Introduction to Bigdata | Surendra Mohan

Before we start playing around with bigdata for Solr, let us understand bigdata briefly.

Bigdata has been termed for a bundle of data sets that are quite huge and complex, and difficult to process using database management tools or traditional data processing applications. The challenges may constitute of one or more options in terms of capturing, fixing, storing, analyzing, visualizing, sharing, transferring and searching. Such large sets of data are normally generated because of additional information that are derived from analysis of single large set of associated data instead of separate smaller sets of data that hold the same amount of data. In other ways, single large data set contributes more to big data as compared to more than one smaller data set that holds the same data volume. This big data can be calibrated in terms of exabytes, that is, millions of terabytes. So, you may imagine the size of data of your application (in our case, Apache Solr) is bound to handle, without any impact in terms of its performance.

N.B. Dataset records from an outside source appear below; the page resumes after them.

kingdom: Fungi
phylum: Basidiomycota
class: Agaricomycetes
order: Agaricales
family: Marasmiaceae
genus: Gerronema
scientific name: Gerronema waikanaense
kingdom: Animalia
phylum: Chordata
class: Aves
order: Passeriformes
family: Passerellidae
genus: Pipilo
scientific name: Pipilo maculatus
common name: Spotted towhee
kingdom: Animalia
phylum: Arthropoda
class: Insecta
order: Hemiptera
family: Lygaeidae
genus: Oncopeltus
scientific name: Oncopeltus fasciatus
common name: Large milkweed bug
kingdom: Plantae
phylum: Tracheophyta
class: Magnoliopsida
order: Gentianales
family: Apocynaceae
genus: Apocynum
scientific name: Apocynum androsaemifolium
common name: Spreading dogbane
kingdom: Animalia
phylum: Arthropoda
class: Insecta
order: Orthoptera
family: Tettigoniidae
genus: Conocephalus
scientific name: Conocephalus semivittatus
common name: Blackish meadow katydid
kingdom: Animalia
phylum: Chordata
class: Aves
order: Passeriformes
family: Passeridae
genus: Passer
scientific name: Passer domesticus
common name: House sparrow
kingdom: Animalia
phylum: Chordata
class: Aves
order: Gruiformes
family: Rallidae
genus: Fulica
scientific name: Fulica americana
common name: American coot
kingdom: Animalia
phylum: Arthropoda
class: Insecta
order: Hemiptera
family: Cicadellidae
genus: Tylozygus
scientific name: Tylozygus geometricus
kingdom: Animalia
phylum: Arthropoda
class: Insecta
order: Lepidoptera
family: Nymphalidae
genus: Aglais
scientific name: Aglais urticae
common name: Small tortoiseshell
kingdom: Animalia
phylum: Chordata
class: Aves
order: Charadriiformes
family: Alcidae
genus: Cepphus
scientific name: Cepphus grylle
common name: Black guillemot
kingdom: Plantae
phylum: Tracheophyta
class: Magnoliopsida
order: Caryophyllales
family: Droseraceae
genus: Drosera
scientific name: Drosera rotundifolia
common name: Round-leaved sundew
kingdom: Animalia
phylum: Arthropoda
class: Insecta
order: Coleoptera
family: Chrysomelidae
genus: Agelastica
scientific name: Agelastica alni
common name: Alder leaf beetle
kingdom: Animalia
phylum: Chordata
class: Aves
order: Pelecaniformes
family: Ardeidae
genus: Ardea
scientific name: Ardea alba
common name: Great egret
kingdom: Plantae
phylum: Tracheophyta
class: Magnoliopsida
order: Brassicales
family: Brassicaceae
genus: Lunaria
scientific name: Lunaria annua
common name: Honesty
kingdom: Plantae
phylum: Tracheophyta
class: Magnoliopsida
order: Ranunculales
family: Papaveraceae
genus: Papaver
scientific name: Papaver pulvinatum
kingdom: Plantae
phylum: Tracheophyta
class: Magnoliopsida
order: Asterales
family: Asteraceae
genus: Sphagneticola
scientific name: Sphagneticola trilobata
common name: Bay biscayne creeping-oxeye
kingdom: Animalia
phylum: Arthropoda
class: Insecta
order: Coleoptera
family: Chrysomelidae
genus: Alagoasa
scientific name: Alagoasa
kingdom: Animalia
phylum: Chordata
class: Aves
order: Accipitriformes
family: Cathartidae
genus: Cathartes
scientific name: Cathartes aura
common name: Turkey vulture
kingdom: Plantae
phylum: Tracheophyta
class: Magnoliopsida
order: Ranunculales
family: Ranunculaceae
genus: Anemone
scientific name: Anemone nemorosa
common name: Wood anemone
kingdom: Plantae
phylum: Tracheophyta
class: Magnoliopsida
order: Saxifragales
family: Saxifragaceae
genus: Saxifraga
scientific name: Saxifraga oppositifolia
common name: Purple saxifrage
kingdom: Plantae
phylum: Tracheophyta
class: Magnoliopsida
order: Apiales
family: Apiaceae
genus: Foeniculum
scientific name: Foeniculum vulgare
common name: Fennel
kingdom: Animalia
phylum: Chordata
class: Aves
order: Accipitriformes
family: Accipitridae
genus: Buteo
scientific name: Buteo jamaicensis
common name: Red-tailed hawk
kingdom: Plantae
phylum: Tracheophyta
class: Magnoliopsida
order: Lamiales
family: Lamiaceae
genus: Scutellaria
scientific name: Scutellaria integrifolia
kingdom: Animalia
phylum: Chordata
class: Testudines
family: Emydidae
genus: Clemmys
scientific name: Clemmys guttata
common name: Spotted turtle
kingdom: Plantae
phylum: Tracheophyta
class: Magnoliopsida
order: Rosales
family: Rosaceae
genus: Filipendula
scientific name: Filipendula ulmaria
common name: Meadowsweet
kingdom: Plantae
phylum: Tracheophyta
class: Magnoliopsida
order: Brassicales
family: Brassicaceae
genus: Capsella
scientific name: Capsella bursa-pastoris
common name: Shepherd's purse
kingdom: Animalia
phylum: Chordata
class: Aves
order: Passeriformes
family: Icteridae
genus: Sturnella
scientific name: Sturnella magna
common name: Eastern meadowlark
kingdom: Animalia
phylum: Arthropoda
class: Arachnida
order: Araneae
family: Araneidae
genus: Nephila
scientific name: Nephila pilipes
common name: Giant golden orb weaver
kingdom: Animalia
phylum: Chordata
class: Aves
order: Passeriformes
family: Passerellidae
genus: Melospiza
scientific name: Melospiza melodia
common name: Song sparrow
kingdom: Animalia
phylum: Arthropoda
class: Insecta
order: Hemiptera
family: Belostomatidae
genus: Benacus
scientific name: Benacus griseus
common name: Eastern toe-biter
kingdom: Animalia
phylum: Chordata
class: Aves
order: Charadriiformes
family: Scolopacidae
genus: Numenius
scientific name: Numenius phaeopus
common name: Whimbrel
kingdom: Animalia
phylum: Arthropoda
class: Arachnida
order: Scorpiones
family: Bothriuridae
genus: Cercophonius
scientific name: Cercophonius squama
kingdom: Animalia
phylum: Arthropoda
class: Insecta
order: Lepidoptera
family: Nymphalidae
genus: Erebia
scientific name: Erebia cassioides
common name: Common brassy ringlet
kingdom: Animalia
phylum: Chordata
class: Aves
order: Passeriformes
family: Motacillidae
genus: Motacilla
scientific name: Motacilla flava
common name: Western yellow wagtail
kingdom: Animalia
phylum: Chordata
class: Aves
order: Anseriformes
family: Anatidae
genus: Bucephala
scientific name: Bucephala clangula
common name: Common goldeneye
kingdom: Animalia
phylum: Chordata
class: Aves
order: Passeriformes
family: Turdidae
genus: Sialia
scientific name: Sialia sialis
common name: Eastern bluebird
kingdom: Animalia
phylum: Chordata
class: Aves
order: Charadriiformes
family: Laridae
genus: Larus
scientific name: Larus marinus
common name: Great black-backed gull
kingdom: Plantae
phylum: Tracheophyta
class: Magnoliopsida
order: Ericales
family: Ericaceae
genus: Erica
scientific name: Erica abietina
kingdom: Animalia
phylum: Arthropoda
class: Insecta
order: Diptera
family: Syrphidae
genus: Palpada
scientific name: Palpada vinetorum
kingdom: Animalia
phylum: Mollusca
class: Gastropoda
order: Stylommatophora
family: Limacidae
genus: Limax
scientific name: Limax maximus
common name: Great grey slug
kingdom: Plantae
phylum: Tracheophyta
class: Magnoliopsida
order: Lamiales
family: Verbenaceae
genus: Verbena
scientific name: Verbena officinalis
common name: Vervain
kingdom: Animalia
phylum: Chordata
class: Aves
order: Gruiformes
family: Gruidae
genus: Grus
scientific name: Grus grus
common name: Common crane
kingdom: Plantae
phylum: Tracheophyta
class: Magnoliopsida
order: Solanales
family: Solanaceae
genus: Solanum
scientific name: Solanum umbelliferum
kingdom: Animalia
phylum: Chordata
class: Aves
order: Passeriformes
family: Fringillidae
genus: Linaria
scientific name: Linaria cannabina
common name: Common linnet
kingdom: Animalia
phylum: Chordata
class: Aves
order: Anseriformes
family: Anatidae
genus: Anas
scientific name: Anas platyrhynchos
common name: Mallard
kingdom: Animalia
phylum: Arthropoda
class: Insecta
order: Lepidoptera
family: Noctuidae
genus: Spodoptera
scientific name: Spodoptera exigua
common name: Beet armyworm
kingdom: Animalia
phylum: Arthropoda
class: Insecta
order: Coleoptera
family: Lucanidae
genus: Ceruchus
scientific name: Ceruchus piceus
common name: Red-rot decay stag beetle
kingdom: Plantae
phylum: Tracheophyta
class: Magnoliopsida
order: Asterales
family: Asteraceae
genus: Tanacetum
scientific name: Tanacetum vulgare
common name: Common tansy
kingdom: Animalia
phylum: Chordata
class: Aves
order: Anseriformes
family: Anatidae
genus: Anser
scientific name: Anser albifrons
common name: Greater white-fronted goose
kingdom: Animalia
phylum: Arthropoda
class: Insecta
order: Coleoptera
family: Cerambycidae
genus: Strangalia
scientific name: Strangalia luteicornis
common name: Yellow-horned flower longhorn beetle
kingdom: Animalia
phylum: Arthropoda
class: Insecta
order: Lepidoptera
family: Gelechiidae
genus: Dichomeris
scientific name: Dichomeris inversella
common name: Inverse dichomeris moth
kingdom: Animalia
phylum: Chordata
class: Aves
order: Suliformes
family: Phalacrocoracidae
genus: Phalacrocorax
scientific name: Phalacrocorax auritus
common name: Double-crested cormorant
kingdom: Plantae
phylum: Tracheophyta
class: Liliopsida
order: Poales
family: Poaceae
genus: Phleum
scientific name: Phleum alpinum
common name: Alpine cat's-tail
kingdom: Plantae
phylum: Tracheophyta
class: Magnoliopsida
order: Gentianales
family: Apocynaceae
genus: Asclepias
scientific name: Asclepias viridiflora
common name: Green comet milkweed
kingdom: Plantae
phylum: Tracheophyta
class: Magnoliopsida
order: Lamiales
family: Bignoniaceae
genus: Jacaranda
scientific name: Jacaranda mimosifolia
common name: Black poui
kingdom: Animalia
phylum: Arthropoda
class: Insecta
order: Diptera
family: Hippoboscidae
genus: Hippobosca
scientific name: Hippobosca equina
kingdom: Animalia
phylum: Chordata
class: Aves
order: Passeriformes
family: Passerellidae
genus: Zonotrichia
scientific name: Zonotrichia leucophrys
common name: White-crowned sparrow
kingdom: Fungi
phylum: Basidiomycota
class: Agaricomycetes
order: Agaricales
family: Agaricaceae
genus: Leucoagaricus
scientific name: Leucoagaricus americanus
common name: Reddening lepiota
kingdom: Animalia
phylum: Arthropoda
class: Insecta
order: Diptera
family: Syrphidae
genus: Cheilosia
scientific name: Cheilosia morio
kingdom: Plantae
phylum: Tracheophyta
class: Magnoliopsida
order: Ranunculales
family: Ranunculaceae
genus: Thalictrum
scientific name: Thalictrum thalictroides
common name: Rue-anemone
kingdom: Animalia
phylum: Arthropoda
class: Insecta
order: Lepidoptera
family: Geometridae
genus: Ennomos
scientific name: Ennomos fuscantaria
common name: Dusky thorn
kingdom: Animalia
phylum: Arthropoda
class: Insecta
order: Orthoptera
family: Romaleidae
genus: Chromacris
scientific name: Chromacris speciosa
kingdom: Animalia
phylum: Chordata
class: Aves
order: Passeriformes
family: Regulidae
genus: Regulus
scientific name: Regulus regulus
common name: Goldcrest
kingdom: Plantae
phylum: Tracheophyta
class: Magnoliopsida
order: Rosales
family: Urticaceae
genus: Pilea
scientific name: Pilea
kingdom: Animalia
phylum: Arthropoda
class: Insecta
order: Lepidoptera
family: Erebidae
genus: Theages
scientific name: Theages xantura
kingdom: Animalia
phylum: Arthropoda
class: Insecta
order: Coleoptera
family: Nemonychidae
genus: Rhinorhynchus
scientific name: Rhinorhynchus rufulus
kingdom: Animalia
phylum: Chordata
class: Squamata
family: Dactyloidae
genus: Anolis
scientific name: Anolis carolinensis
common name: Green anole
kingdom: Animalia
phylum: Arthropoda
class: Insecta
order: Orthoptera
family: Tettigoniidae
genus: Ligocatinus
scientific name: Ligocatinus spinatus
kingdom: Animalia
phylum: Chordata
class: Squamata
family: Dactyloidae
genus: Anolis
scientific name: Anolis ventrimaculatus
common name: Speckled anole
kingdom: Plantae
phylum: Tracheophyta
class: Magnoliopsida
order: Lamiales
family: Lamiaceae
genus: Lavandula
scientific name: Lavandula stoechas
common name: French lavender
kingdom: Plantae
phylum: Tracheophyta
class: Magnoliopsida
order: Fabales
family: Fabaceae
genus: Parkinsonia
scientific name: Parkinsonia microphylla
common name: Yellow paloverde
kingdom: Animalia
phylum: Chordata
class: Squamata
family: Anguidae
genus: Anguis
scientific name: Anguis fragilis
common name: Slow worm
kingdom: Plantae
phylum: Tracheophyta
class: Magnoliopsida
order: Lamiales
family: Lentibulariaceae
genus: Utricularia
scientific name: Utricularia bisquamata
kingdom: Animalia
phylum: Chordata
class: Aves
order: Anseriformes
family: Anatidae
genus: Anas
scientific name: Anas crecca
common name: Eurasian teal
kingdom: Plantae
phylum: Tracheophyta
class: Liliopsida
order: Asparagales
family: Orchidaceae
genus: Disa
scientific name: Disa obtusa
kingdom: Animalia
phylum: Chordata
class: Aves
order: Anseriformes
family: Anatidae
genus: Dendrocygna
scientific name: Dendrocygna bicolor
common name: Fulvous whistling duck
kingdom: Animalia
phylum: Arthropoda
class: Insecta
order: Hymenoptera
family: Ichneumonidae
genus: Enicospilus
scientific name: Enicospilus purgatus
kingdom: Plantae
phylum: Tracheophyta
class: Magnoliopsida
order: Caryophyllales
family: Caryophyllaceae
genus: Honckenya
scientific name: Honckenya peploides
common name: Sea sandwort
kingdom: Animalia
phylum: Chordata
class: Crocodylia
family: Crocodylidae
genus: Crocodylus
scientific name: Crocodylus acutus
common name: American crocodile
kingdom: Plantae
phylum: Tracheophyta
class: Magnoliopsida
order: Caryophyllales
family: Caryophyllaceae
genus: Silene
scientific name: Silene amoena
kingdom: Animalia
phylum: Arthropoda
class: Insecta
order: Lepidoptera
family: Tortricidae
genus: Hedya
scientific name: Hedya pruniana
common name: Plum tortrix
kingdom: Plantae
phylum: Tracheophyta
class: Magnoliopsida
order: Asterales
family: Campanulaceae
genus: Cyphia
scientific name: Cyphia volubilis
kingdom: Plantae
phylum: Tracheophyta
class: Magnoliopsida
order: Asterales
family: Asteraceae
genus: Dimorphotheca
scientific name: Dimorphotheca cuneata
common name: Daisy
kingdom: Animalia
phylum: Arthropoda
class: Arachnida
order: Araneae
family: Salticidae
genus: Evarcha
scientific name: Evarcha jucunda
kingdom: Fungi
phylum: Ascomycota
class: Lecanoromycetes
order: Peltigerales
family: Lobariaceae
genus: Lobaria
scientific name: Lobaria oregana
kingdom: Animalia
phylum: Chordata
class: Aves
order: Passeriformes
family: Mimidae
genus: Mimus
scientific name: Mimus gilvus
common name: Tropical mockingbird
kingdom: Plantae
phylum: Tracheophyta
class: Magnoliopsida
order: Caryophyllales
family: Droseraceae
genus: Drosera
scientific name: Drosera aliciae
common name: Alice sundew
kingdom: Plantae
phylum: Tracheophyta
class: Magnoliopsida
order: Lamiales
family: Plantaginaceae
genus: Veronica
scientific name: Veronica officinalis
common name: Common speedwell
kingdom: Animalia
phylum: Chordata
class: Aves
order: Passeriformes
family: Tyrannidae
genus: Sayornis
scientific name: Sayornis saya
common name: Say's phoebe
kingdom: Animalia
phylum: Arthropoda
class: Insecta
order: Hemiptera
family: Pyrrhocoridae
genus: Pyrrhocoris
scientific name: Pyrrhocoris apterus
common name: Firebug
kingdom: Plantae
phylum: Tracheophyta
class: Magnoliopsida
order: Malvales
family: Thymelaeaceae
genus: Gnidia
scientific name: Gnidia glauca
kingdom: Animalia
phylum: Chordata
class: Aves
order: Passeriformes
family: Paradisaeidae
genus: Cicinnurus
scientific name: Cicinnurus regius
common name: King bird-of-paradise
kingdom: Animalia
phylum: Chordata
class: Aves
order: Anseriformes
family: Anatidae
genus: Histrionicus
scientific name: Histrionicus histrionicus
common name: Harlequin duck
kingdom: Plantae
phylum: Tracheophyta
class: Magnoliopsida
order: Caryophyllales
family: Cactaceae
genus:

There are a number of factors that describe bigdata. A few and important of them are:

Volume – Increase in data volume can be due to various reasons, such as transaction-based data stored through years, data (unstructured) streaming from social media, increase in sensors or other hardware device and the data being collected across the machines.
Velocity – Data streams in a black-box manner where it is tough to compute, and of course this data stream needs to be taken care on time. To deal with such streaming data in near real time, RFID tags, sensors, and smart metering systems have been.introduced Dealing with such data needs prompt action (that is, time-based action and velocity matters), which is itself a challenge for most of organizations.
Variety – It signifies the data format. The data can in any format, such as structured, numeric data residing in traditional database, the output information from line-of-business applications, unstructured text document, financial transactions, emails, audio, video, and stock related information. Administrating such data formats effectively in corporate world can be compared with a team of soldiers that are struggling with the data formats, that too without any weapon which is sufficient to deal with.
Complexity – In the current generation, data comes from different sources. In order to handle such data, the data from all the sources need to be linked, matched, cleaned up and transformed across systems. Necessity of such activities, add complexity to the presently used data handling method, thus a challenge for us.
Variability – It states the consistency of the data. In addition to the existing challenges such as increase in velocity and variety of data, the consistency of the data flow does matter a lot. While handling huge data, it is quite obvious that you should be ready to face situations wherein data flow is highly inconsistent with periodic peaks. Peaks might be caused due to daily, seasonal or event-triggered data loads and can prove to be a challenge to manage. If we think of handling unstructured data, it is even complex and tough to manage.